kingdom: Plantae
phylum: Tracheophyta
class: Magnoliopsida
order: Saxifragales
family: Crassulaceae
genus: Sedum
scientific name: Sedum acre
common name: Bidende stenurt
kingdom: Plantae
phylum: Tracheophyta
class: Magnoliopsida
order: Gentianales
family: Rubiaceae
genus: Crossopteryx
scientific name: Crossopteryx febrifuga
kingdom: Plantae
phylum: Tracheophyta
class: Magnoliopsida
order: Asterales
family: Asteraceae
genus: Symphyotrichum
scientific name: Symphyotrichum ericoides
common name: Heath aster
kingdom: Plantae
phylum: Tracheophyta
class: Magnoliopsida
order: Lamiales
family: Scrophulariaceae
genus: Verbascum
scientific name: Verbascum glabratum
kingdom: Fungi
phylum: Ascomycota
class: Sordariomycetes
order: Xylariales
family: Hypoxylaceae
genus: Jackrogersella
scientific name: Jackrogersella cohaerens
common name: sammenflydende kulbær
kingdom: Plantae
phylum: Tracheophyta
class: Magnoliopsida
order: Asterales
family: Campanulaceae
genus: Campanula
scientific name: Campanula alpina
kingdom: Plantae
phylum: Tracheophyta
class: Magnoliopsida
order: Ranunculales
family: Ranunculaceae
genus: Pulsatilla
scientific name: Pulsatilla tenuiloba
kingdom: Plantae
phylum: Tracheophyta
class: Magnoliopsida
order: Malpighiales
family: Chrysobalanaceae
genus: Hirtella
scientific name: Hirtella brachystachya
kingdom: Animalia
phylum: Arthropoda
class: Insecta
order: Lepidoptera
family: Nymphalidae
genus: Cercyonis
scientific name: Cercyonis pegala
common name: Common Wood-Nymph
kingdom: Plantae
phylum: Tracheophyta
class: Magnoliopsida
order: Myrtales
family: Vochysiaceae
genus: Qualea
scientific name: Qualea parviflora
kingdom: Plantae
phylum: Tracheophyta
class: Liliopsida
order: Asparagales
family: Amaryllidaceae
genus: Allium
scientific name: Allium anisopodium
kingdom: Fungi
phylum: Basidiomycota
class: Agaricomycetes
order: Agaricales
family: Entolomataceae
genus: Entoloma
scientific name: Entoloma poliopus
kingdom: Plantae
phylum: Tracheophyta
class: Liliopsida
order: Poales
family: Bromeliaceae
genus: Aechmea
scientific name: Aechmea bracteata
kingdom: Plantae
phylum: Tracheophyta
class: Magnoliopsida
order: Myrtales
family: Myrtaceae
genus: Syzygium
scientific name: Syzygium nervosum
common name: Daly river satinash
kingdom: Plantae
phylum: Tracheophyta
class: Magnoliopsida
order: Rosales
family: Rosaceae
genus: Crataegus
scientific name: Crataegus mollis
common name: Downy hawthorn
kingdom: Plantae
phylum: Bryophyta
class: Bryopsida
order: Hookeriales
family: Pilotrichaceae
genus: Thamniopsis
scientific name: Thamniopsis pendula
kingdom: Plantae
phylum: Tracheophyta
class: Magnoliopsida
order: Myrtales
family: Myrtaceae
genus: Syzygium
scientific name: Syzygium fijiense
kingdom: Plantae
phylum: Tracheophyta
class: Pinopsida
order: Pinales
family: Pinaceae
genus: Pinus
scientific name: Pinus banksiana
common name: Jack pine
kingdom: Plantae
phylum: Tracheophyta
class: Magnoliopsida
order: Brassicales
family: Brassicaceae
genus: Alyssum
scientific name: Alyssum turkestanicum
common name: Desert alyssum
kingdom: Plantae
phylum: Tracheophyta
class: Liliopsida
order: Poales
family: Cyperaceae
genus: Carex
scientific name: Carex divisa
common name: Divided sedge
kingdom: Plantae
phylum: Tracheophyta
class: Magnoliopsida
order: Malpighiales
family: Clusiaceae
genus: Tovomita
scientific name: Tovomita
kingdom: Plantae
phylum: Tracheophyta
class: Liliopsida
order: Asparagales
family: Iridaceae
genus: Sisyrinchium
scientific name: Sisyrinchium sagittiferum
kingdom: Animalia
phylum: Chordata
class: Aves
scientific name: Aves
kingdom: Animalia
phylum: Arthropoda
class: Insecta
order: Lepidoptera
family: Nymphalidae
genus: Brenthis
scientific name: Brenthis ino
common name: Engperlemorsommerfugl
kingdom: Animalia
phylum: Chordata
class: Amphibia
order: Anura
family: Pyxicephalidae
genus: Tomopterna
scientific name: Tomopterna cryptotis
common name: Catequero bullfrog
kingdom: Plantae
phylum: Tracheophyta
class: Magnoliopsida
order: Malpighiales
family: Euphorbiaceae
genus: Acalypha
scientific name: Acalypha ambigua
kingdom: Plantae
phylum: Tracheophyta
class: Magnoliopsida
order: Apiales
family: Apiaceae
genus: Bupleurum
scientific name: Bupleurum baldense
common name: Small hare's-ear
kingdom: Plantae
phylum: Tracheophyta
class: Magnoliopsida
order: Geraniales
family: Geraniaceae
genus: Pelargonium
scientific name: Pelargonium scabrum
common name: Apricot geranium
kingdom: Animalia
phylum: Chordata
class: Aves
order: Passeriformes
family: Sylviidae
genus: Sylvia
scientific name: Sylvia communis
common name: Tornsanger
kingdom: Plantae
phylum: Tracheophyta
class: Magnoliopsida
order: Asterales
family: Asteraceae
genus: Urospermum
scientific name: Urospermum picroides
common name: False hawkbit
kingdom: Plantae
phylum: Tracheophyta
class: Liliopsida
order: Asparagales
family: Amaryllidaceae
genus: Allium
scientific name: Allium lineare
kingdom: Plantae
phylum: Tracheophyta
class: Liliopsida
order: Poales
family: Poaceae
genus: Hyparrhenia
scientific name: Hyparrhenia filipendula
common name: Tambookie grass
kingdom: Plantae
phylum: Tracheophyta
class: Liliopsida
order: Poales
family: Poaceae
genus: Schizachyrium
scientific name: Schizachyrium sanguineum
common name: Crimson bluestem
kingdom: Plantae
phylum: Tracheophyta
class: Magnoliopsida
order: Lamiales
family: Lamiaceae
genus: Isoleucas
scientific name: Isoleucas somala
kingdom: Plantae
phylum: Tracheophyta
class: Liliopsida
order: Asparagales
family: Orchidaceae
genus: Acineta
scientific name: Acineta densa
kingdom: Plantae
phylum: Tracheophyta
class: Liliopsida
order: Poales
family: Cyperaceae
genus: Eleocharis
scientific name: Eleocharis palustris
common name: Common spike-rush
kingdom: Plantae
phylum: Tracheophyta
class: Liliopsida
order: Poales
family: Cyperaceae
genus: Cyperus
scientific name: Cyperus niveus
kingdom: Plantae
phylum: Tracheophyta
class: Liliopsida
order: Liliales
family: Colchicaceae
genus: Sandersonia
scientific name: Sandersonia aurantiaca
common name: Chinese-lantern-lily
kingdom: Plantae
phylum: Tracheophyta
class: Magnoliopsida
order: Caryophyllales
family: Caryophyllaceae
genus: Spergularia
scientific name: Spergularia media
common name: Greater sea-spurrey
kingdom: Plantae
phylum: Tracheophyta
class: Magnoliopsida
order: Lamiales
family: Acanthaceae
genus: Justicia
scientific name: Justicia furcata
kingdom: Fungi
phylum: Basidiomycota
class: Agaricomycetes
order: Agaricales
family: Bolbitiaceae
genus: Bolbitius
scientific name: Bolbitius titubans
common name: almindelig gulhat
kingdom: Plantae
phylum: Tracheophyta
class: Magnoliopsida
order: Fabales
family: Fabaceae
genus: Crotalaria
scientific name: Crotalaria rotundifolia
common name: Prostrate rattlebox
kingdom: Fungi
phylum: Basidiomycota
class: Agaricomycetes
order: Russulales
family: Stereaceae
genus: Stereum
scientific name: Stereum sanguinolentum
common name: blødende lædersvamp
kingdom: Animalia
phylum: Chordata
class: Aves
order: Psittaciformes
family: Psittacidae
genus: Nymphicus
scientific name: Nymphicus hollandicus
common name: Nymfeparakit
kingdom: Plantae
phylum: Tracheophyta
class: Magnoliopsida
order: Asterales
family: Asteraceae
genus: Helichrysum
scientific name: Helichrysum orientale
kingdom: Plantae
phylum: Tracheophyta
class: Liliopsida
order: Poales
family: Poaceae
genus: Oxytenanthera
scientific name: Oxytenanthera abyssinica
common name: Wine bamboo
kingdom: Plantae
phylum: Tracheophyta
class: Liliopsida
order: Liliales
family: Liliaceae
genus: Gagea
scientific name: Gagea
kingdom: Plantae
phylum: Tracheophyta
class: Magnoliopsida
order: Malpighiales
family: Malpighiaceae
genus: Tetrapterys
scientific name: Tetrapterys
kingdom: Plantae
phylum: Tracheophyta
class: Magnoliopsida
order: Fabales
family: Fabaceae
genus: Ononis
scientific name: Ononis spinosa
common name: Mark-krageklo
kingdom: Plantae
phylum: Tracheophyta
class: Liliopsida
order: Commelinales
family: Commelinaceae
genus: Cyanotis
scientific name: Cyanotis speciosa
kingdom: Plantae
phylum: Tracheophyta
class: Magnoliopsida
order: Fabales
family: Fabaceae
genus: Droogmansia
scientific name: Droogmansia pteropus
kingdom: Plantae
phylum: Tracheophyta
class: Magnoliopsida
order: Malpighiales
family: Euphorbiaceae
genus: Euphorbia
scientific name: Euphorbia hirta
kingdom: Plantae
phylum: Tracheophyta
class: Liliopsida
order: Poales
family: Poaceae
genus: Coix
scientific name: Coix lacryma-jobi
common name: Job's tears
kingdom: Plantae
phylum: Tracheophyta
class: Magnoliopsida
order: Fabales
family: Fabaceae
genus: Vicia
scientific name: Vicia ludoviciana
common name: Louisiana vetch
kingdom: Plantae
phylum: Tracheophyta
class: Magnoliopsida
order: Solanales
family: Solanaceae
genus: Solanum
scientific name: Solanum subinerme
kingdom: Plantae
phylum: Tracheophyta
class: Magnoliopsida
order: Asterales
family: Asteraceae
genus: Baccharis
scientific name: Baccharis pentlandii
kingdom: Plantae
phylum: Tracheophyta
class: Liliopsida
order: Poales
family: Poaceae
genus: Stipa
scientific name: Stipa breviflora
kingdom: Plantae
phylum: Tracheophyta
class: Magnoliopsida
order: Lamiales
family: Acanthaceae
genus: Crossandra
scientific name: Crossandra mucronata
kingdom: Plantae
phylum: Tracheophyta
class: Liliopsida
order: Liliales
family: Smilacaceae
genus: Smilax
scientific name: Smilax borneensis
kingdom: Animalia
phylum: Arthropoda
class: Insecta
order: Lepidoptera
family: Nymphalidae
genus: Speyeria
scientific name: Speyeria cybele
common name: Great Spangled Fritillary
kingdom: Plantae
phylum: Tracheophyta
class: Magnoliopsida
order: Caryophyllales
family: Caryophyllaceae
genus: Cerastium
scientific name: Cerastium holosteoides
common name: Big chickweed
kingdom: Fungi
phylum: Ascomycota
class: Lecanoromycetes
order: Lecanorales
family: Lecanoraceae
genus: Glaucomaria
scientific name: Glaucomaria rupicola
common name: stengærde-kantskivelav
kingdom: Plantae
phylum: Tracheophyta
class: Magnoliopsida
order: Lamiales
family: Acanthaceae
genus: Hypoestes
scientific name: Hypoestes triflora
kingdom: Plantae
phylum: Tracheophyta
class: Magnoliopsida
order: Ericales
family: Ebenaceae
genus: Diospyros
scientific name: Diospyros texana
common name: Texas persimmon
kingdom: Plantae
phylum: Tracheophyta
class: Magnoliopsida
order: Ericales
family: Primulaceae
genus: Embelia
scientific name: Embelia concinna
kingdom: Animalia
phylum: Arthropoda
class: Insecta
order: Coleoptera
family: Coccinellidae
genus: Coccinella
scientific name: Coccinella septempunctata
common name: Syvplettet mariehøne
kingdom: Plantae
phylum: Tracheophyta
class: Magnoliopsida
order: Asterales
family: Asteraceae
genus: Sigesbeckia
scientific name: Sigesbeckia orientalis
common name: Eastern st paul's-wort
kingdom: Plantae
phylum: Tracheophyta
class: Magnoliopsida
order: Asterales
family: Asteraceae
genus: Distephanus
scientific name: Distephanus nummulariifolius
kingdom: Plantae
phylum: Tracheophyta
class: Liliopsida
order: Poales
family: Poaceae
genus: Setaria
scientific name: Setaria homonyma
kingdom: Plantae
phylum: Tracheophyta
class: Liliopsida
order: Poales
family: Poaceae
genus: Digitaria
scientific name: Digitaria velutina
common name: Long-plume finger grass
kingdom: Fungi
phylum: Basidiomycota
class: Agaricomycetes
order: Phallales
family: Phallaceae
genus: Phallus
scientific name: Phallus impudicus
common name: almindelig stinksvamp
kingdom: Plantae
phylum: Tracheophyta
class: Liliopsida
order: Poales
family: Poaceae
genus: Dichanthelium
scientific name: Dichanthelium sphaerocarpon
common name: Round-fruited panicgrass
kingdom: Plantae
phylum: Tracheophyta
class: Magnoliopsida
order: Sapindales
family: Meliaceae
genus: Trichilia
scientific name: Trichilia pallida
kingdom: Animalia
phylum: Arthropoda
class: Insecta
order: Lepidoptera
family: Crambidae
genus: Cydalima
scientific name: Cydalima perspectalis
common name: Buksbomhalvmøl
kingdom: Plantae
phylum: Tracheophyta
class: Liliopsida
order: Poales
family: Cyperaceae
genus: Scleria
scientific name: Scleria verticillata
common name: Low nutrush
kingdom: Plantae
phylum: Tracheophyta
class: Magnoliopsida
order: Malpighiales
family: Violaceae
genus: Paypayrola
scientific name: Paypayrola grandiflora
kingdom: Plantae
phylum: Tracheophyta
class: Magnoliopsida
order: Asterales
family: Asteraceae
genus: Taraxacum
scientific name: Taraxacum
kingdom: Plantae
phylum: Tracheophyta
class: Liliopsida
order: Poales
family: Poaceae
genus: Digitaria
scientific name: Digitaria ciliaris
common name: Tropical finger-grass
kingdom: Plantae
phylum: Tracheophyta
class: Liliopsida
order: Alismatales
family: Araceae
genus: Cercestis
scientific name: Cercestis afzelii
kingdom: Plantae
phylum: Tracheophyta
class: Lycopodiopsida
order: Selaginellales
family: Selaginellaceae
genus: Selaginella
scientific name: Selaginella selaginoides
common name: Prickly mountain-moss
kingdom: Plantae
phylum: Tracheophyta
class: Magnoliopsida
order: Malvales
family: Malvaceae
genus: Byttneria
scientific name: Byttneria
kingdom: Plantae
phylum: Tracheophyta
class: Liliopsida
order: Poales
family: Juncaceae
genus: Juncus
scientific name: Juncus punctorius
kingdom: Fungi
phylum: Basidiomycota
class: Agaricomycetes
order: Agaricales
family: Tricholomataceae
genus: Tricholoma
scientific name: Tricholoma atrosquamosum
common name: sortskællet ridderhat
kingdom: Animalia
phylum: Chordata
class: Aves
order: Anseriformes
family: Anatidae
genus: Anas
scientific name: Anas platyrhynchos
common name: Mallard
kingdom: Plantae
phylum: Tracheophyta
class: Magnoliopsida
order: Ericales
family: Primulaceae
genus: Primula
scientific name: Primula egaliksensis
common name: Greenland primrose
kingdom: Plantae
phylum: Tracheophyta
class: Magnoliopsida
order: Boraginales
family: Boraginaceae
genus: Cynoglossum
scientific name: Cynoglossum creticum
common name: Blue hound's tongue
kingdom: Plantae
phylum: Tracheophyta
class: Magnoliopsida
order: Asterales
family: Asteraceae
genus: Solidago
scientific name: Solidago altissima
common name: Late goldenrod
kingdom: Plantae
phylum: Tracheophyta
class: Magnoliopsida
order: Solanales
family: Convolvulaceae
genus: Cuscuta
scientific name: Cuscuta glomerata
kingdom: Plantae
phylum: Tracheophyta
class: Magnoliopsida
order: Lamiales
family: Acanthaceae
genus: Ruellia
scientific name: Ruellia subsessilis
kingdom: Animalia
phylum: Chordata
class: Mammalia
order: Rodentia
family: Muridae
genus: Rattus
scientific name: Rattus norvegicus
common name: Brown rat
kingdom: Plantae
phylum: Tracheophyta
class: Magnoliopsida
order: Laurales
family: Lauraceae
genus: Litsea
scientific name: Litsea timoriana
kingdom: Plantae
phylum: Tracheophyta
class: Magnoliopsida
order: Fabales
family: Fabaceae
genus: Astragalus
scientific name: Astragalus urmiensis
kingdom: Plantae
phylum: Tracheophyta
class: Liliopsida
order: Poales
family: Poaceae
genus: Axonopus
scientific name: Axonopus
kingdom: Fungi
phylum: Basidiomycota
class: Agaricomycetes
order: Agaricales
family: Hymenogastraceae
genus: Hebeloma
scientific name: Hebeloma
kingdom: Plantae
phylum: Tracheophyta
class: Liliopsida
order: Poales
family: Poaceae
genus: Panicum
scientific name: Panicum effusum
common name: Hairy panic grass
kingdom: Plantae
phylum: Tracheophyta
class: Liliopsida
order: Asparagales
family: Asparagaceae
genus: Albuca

• **YOUR GOAL**
Format the entries above as a Markdown table with the columns Number and Record line, numbering each line in order and leaving out any blank lines. Start with the line containing "genus: Cynoglossum" and continue through the line containing "family: Convolvulaceae".

• **FULL ANSWER**
| Number | Record line |
|---|---|
| 1 | genus: Cynoglossum |
| 2 | scientific name: Cynoglossum creticum |
| 3 | common name: Blue hound's tongue |
| 4 | kingdom: Plantae |
| 5 | phylum: Tracheophyta |
| 6 | class: Magnoliopsida |
| 7 | order: Asterales |
| 8 | family: Asteraceae |
| 9 | genus: Solidago |
| 10 | scientific name: Solidago altissima |
| 11 | common name: Late goldenrod |
| 12 | kingdom: Plantae |
| 13 | phylum: Tracheophyta |
| 14 | class: Magnoliopsida |
| 15 | order: Solanales |
| 16 | family: Convolvulaceae |